+++ INPUT RECORDS
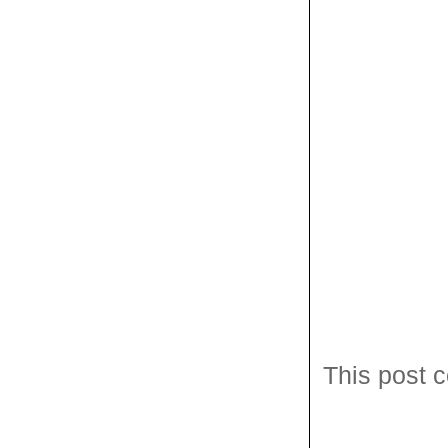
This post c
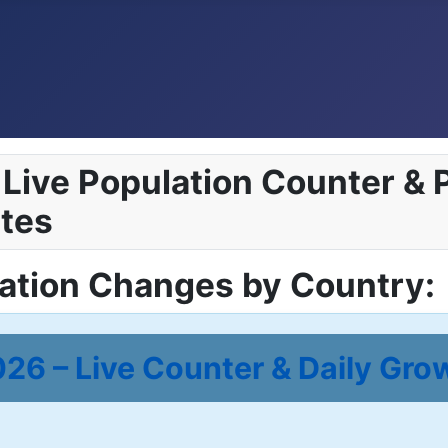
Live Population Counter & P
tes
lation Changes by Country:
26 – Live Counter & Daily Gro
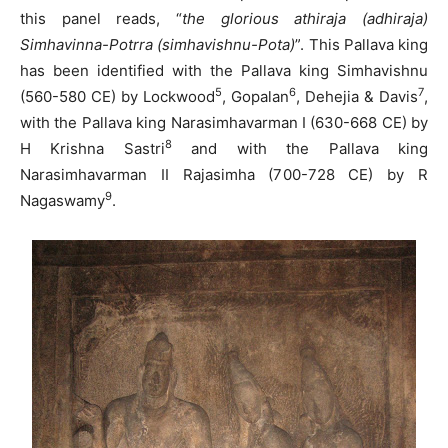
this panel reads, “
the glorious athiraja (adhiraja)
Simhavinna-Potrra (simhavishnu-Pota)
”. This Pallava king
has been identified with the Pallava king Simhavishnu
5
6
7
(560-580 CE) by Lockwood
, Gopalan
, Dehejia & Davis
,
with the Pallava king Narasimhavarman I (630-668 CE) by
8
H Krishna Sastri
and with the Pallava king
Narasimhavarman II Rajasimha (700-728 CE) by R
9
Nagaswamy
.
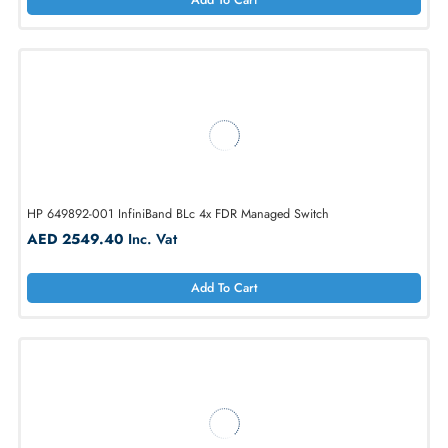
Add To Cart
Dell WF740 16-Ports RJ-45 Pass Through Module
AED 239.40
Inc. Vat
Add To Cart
++++++
▶ **DIRECTIVE**: Leaving the pictures out, transcribe the entries above exactly as written.

▶ **SOLUTION FOR THIS TASK**:
This post c
Live Population Counter & P
tes
lation Changes by Country:
26 – Live Counter & Daily Gro
this panel reads, “
the glorious athiraja (adhiraja)
Simhavinna-Potrra (simhavishnu-Pota)
”. This Pallava king
has been identified with the Pallava king Simhavishnu
5
6
7
(560-580 CE) by Lockwood
, Gopalan
, Dehejia & Davis
,
with the Pallava king Narasimhavarman I (630-668 CE) by
8
H Krishna Sastri
and with the Pallava king
Narasimhavarman II Rajasimha (700-728 CE) by R
9
Nagaswamy
.
Add To Cart
Dell WF740 16-Ports RJ-45 Pass Through Module
AED 239.40
Inc. Vat
Add To Cart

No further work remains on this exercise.